Domingo, 10 de enero de 2016 | Hoy
Por Jorge Consiglio
El cuento por su autor
Las peleas callejeras son a muerte. Esa violencia súbita, no premeditada, que en ocasiones irrumpe es, quizás, el acto humano que menos ataduras sociales tiene; incluso comparado con el sexo, en el que subsiste –inevitablemente– la instancia dramática. Alguien de pronto hace una mala maniobra en el tránsito, otro lo insulta, se bajan de los autos y se van a las manos. No se conocen. Hasta hace uno momento ninguno de los dos tenía idea del otro. Literalmente ignoraban su existencia; sin embargo ahora están enfrentados. Intentarán causarse el mayor daño posible. Este odio repentino tiene su raíz en un acto casual –una maniobra desafortunada– en la que cada uno creyó entrever un ingrediente de egoísmo que definió al otro como enemigo. Es pura voluptuosidad. Un hecho cuya sustancia tiene mucho de absurdo. Hace unos años protagonicé una situación por el estilo. Cuando estaba a punto de abrir la puerta del auto, me pregunté si valía la pena matarse a trompadas por nada. Pero la idea del combate es mucho más compleja que esta interrogación. Tiene múltiples aristas, algunas de ellas atávicas: no bajar supone cobardía. El intercambio de golpes tiene algo de verdad última: aguantar los trapos o morir en el intento.

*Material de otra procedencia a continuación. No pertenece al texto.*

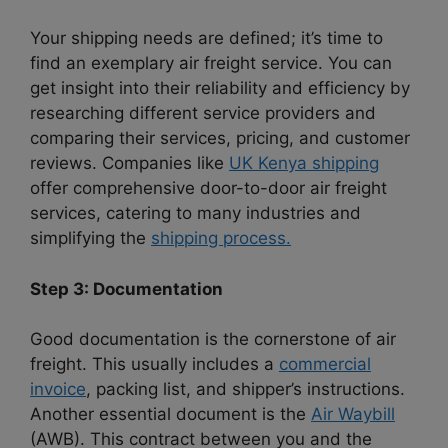
Your shipping needs are defined; it’s time to
find an exemplary air freight service. You can
get insight into their reliability and efficiency by
researching different service providers and
comparing their services, pricing, and customer
reviews. Companies like
UK Kenya shipping
offer comprehensive door-to-door
air freight
services, catering to many industries and
simplifying the
shipping process.
Step 3: Documentation
Good documentation is the cornerstone of air
freight. This usually includes a
commercial
invoice
, packing list, and shipper’s instructions.
Another essential document is the
Air Waybill
(AWB). This contract between you and the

Algo de todo esto que digo está planteado en “El sur”” de Borges. Cuando los peones provocan a Dahlmann, que está sentado junto a una ventana en el almacén de campo, él se dice “que no estaba asustado, pero que sería un disparate que él, un convaleciente, se dejara arrastrar por desconocidos a una pelea confusa”. La idea es esquivar el conflicto, dar vuelta la cara a una irracionalidad que lo convertirá sin duda en víctima. De todas formas, la situación cambia cuando lo que está por delante es el honor. En el momento en que el patrón lo nombra, Dahlmann entiende que tendrá que enfrentar la situación. Entonces, tres son los temas: el honor, la cobardía y el arrojo. La violencia los pone en tensión, los valida o los impugna. Escribí el cuento “Diagonal Sur” pensando en estos asuntos. En el texto perviven, por un lado, la fatal experiencia de la confrontación callejera, que nunca puedo terminar de digerir y, por el otro, la matriz del relato borgeano. Le debo el título del cuento a Miguel Vitagliano, que siempre aporta la palabra justa. Vaya para él mi agradecimiento. También le doy las gracias a Liliana Herrero, con quien hablamos interminablemente sobre todas estas ideas.